“Sorry, there’s still an old profile photo in there” – this used to be a common argument when you met someone for the first time via video conference or in person and looked a little irritated.
Today it’s “yes, I edited that a bit with AI”. Running…
I now find this irritating, to say the least. To be more precise – outrageous!
When I look at the LinkedIn feed, for example, I get the impression more and more that the majority of images, videos and texts (anyway) no longer reflect people, but are simply designed for reach and algorithms.
Authenticity is the most important asset that should exist on platforms like LinkedIn. What use is a network with fakes? What good are business contacts who are not “real”? What good are people who are not authentic? What good is “experience and expertise” that is only generated?
Clearly, the train that we can reliably recognize or at least identify AI-generated content has long since left the station. So we have to turn the tables and label “real” content.
I therefore advocate a “Made-By-Human” seal!
The C2PA, for example, is a good start(https://c2pa.org, recognizable by the small cr symbol), but is still far too superficial.
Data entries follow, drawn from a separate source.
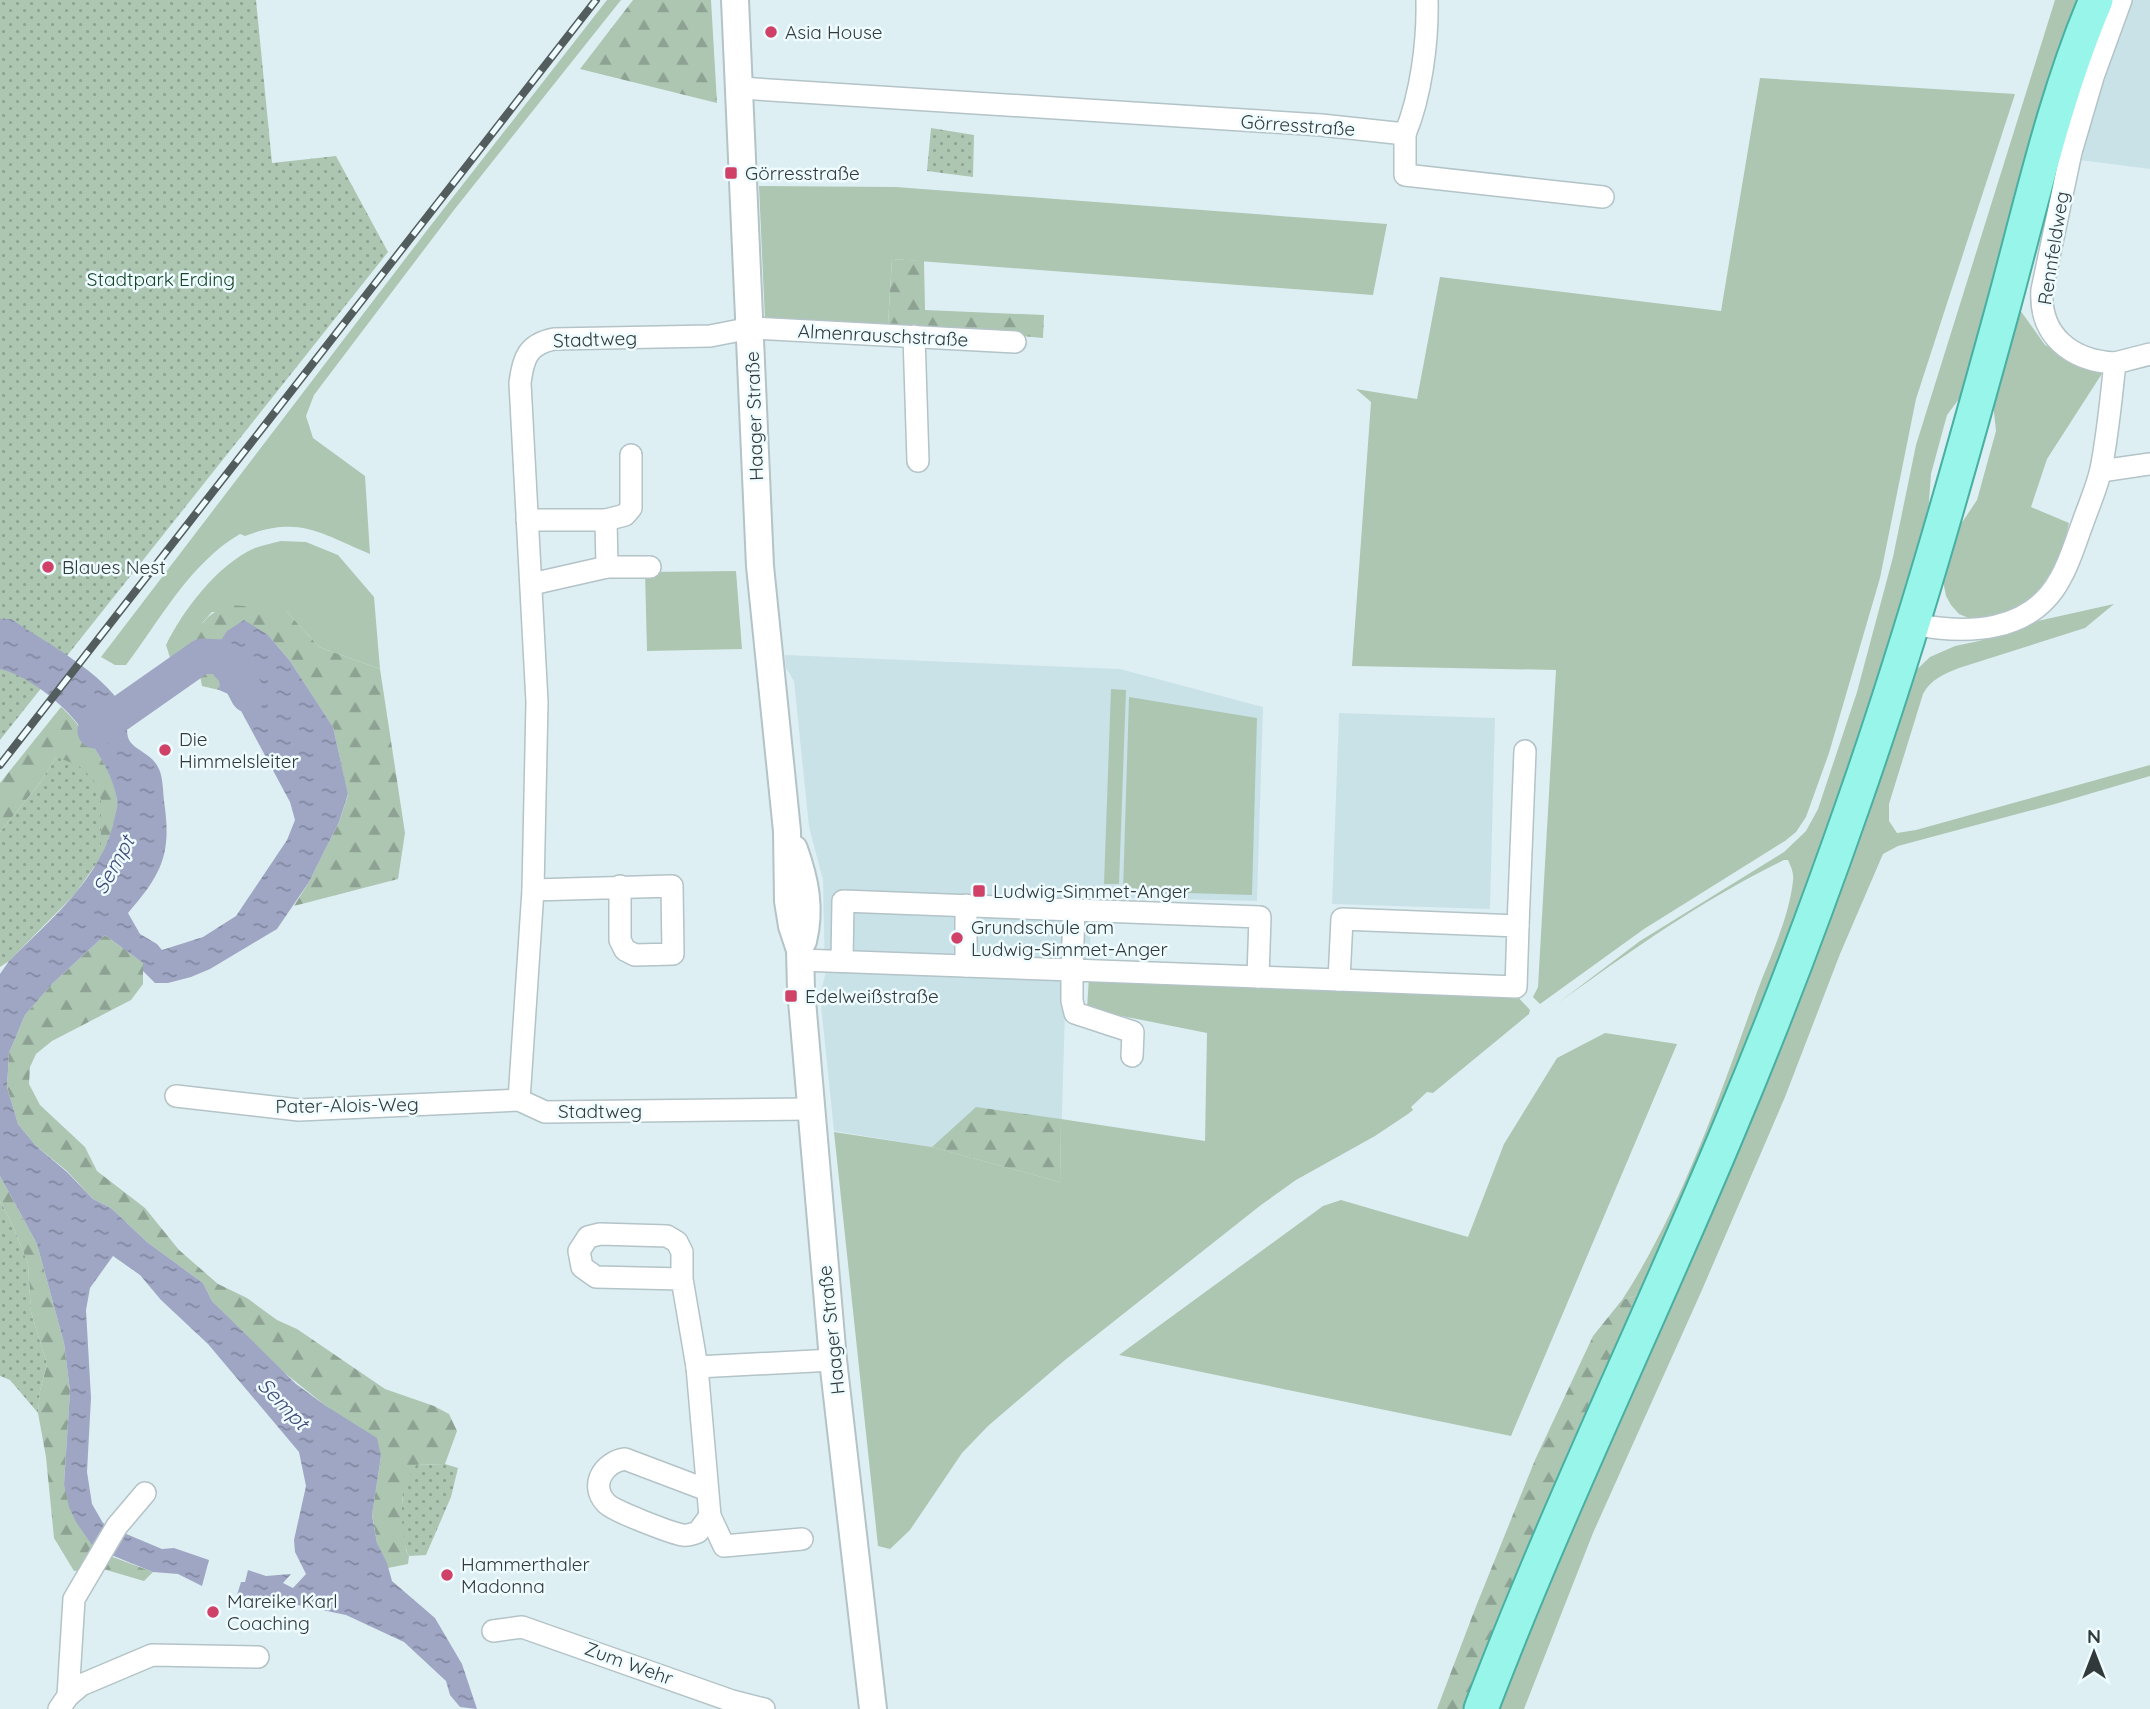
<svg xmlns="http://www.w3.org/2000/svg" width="2150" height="1709" viewBox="0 0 2150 1709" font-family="Quicksand,sans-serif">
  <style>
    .built { fill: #c9e2e8 }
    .grass { fill: #adc6b2 }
    .forest { fill: url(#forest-firs) }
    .park { fill: url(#park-dots) }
    .water { fill: url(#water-ripples) }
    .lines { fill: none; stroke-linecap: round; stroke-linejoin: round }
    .river { stroke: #9fa6c4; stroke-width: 35 }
    .minor-casing { stroke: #b3c3c7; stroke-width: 24 }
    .tertiary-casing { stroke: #b3c3c7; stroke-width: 30 }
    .primary-casing { stroke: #48afa2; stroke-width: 37 }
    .minor { stroke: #fff; stroke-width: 21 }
    .tertiary { stroke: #fff; stroke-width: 26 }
    .primary { stroke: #98f5e9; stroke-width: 33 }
    .rail-casing { stroke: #545d5e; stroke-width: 8 }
    .rail { stroke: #eefcff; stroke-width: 5; stroke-dasharray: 16; stroke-linecap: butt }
    .poi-dot { fill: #d04168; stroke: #eefcff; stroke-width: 2.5 }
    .labels { text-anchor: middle; stroke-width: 5; stroke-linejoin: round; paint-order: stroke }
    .poi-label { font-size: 19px; fill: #32393a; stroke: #eefcff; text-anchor: start }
    .street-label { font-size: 19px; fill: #32393a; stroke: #eefcff }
    .park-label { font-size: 19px; fill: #164627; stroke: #eefcff }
    .water-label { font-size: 21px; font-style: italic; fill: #434a77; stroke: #eefcff }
  </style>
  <defs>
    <pattern id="forest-firs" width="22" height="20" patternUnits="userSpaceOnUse" patternTransform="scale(1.75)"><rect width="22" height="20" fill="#adc6b2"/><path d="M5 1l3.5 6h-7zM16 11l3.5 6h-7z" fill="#8da292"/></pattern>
    <pattern id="park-dots" width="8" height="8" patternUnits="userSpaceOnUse" patternTransform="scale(1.75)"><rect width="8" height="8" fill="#adc6b2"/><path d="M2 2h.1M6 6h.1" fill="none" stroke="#8da292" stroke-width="1.8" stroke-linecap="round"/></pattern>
    <pattern id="water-ripples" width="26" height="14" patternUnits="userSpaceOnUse" patternTransform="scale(1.75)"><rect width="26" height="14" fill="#9fa6c4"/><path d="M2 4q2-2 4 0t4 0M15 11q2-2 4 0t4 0" fill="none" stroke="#8288a0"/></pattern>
  </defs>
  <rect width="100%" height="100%" fill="#deeff3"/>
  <g class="built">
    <path d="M2109 0H2150V169L2056 157Z"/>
    <path d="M785 655 1120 669 1263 707 1257 901 1092 897 1089 977H1066L1060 1182 932 1147 834 1131 820 995 825 975 823 880 809 827 794 681 786 668Z"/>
    <path d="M1339 713 1495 718 1490 909 1332 904Z"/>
  </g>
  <g class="grass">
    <path d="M607 0H621L454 210 314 395 306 416 313 438 365 476 370 554C321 534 300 515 245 536L240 534C190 563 160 620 126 665H115L101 657 428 229Z"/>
    <path d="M2055 0H2083L1962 395 1947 415 1931 474 1928 515 1876 689 1808 894 1645 1293 1622 1300C1681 1210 1721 1093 1757 992 1770 957 1789 918 1793 881 1794 873 1791 867 1788 860H1784C1702 900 1632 950 1558 1003L1640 941 1784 852 1806 831 1818 809 1857 692 1893 557 1916 445Z"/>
    <path d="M1760 78 2015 94 1916 399 1880 578 1829 753 1806 817 1796 832 1785 841 1644 929 1540 1004 1533 997 1538 987 1556 670 1352 666 1371 402 1356 389 1417 399 1440 277 1721 311Z"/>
    <path d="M759 186 896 187 1387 224 1373 295 892 259 888 324 765 320Z"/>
    <path d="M2020 310 2045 345 2103 372 2047 459 2031 507 2069 523 2063 550 2055 566 2034 597 2004 615 1982 619H1971L1959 614 1951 605 1946 596 1943 581 1947 567 1957 530 1977 500 1996 431 1993 403Z"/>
    <path d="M281 541 306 542 338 555 374 597 380 669 319 647 287 612H212L203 622 196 646 179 665 171 661 166 645C183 610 218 564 255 548 263 545 273 543 281 541Z"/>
    <path d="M736 571 742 649 647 651 645 572Z"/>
    <path d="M2114 604 2085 628 1959 668C1944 674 1931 679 1923 694L1889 804V821L1897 833 1916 830 2150 765V776L2055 804 1898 846 1883 854 1840 954 1785 1097 1702 1290 1593 1533 1524 1709H1494L1912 674 1930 657 1955 646 1979 641 2029 623Z"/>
    <path d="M1111 689 1126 690 1119 884H1104Z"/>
    <path d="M1129 697 1257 718 1252 895 1123 891Z"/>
    <path d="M1089 977 1516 995 1530 1010 1529 1014 1433 1093 1427 1092 1411 1107 1413 1110 1408 1114 1375 1136 1296 1180 1261 1205 1065 1360 988 1426 962 1453 910 1530 890 1549 878 1546 834 1132 932 1147 1060 1182 1061 1119 1205 1141 1207 1033 1087 1009Z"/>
    <path d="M1605 1033 1677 1044 1511 1436 1119 1355 1323 1206 1341 1200 1468 1237 1504 1144 1557 1058Z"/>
  </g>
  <g class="forest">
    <path d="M633 0H711L717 103 580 69Z"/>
    <path d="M892 259 924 261 925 310 1044 315 1043 338 888 324Z"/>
    <path d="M230 605 267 608 287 612 319 647 380 669 405 833 398 879 294 906 309 882 339 822 348 795 333 727 290 661 268 635 218 645 221 657 219 690 202 686C195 648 186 621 230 605Z"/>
    <path d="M61 707C81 724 119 777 117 805 116 824 108 840 101 857V800L56 757 40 783 0 832V783Z"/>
    <path d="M105 935 143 963V984L131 1000 52 1041 36 1054 30 1067 29 1084 40 1105 85 1147 97 1171 145 1208 179 1250 218 1284 247 1298 277 1320 297 1329 385 1389 434 1406 449 1414 457 1431 445 1464 416 1465 402 1499 406 1550 409 1556 408 1564 388 1568 377 1543 372 1514 381 1456 326 1406 276 1366 212 1301 203 1283 147 1242 111 1208 93 1199 67 1171 36 1146 18 1124 7 1087 9 1053 25 1015 52 984Z"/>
    <path d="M976 1107 1061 1119 1060 1182 932 1147Z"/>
    <path d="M0 1176 37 1244 64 1343 70 1391 64 1484 110 1556 153 1572 144 1581 103 1569 74 1571 54 1538 46 1457 38 1413 40 1391 47 1364 31 1312 28 1264 13 1226 0 1201Z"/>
    <path d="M1645 1293 1468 1709H1437L1475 1609 1535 1460 1593 1336 1622 1300Z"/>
  </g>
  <g class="park">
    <path d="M0 0H256L272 163 336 156 388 252 0 740Z"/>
    <path d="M931 128 974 135 973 177 927 171Z"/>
    <path d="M56 757 78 765 93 779 101 800V857L75 894 9 961 0 967V832L40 783Z"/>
    <path d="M0 1201 13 1226 28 1264 31 1312 47 1364 40 1391 38 1413 10 1380 0 1376Z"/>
    <path d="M445 1464 458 1468 451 1497 426 1555 409 1556C401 1542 400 1499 405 1484 408 1478 413 1471 416 1465Z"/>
  </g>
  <path class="water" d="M0 619H11C46 643 103 672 124 709 129 718 125 731 129 740 135 751 152 753 159 769 163 778 163 791 164 801 172 854 162 874 128 913L140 934 157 944 162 950 203 937 236 916 287 840 295 820 290 802 233 696 219 690 221 657 218 645 227 631 244 620 268 635 290 661 333 727 348 794 339 822 309 882 277 929 210 969 191 977 168 983H155L143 971V963L105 935 52 984 25 1015 9 1053 7 1087 18 1124 36 1146 67 1172 93 1199 111 1208 147 1242 203 1283 212 1301 296 1384 326 1406 377 1438 381 1456 372 1515 377 1543 387 1563 392 1581 435 1618 462 1664 477 1709 460 1707 450 1695 446 1681 404 1642 346 1615 269 1599 263 1601 237 1595 241 1582H245L248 1570 266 1576 291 1574 283 1583 293 1588 306 1574 295 1552 294 1540 306 1486 299 1452 208 1344 161 1300 140 1275 113 1256 90 1288 86 1310 91 1398 87 1472 92 1504 103 1523 112 1528 162 1549 174 1548 209 1560 202 1586 178 1574 153 1572 94 1548 76 1522 69 1507 64 1484 70 1391 64 1343 37 1244 0 1176V974L9 961C50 920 104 876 115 816 116 811 118 805 117 800 113 775 98 753 84 732 67 707 30 676 0 669Z"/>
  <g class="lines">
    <path class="river" d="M95 731 202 656 221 657 238 676 248 695"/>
    <defs>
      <g id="minor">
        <path d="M740 88 1321 125 1405 134V175L1603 197"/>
        <path d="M1405 134C1421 96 1428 41 1427 0"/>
        <path d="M914 336 918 461"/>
        <path d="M2115 363 2150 354"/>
        <path d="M2101 471 2150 464"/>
        <path d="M527 520H606L607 567 532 584"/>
        <path d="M606 520 625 515 631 508V455"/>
        <path d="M607 567H650"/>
        <path d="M1913 624C1967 635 2031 633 2060 579 2070 562 2075 543 2082 525 2088 507 2097 488 2101 469 2108 434 2111 398 2115 363 2072 361 2039 336 2042 290L2071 152 2093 77 2121 0"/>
        <path d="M533 890 672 886 673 954 635 955 625 950 620 940V886"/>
        <path d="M1074 910 1260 917 1258 977"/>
        <path d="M1342 919 1518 926 1516 987 1339 980Z"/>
        <path d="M1518 926 1525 751"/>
        <path d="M801 960 1072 970 1074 910 843 901 842 961"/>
        <path d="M966 966V905"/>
        <path d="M1132 1056 1133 1032 1075 1013 1072 1001V970L1339 980"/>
        <path d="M176 1096 299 1110 519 1100"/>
        <path d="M519 1100 533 890 537 702 520 383C523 358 528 344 554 339L710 336 751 328 1015 342"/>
        <path d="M519 1100 545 1112 810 1109"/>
        <path d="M682 1279V1252L677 1242 667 1236 600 1234 588 1237 579 1251 582 1267 596 1277 682 1279 697 1367"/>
        <path d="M707 1490 625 1459C604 1462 589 1485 606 1503 613 1511 669 1532 682 1535 688 1536 693 1534 698 1532L710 1516 697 1367 833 1360"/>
        <path d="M710 1516 724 1546 802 1539"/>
        <path d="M493 1631 522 1627 732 1701 764 1709"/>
        <path d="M68 1696 74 1599 117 1526 145 1493"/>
        <path d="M59 1709 68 1696 81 1685 152 1655 258 1657"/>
      </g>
      <g id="tertiary">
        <path d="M735 0 760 566 787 831 788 901 792 926 800 950 801 989 833 1360 873 1709"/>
        <path d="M794 849C805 880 811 908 803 941"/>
      </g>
      <path id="primary" d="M1481 1709C1556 1512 1648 1323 1729 1129 1774 1022 1815 914 1853 805 1910 643 1956 479 2001 315 2030 210 2053 101 2096 0"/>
    </defs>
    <use href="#minor" class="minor-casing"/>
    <use href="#tertiary" class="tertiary-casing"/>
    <use href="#primary" class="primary-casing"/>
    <use href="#minor" class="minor"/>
    <use href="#tertiary" class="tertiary"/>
    <use href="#primary" class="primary"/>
    <defs>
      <path id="rail" d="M0 765 596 0"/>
    </defs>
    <use href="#rail" class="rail-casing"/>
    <use href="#rail" class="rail"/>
  </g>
  <g class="poi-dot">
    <circle cx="771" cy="32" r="7"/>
    <rect x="724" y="166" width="14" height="14" rx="3.5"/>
    <circle cx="48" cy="567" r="7"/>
    <circle cx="165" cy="750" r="7"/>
    <rect x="972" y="884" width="14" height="14" rx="3.5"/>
    <circle cx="957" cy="938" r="7"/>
    <rect x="784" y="989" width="14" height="14" rx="3.5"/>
    <circle cx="447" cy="1575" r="7"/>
    <circle cx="213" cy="1612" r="7"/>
  </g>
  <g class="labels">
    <g class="poi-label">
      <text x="785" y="39">Asia House</text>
      <text x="745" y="180">Görresstraße</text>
      <text x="62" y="574">Blaues Nest</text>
      <text x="179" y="746">Die<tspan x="179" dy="22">Himmelsleiter</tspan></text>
      <text x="993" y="898">Ludwig-Simmet-Anger</text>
      <text x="971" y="934">Grundschule am<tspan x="971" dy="22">Ludwig-Simmet-Anger</tspan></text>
      <text x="805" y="1003">Edelweißstraße</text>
      <text x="461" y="1571">Hammerthaler<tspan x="461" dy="22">Madonna</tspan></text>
      <text x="227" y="1608">Mareike Karl<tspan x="227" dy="22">Coaching</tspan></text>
    </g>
    <g class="street-label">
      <text transform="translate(1298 125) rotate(4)" y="7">Görresstraße</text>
      <text transform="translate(2053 248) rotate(-81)" y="7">Rennfeldweg</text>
      <text transform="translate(883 335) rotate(3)" y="7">Almenrauschstraße</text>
      <text transform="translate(595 339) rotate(-2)" y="7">Stadtweg</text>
      <text transform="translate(754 416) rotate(-92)" y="7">Haager Straße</text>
      <text transform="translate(347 1105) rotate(-1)" y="7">Pater-Alois-Weg</text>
      <text x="600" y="1118">Stadtweg</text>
      <text transform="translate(831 1330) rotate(-96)" y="7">Haager Straße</text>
      <text transform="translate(629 1663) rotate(20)" y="7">Zum Wehr</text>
    </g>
    <g class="park-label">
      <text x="161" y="286">Stadtpark Erding</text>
    </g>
    <g class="water-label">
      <text transform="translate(114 865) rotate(-61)" y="7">Sempt</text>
      <text transform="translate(283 1404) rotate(46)" y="7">Sempt</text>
    </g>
  </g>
  <g transform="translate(2094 1653)" stroke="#eefcff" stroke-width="5" paint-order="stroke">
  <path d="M0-5L12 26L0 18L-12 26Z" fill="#32393a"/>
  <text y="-10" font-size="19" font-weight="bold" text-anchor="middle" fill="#32393a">N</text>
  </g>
</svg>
Incidentally, I am firmly convinced (perhaps old-fashioned and endangered) that authenticity will prevail in the end. Fakes will become boring at some point.
…. I hope.
#informatikersindcool#realcontentisimportant#authenticitycounts
P.S.: I can also create AI-generated fakes myself, I don’t need a platform for that: “You’re a successful influencer on LinkedIn. Generate a picture with a pretty person who looks positive and successful and write a text every day on the topic of xxx that generates as much reach as possible. Use the posts from A, B and C as a template” – and you have your own social network!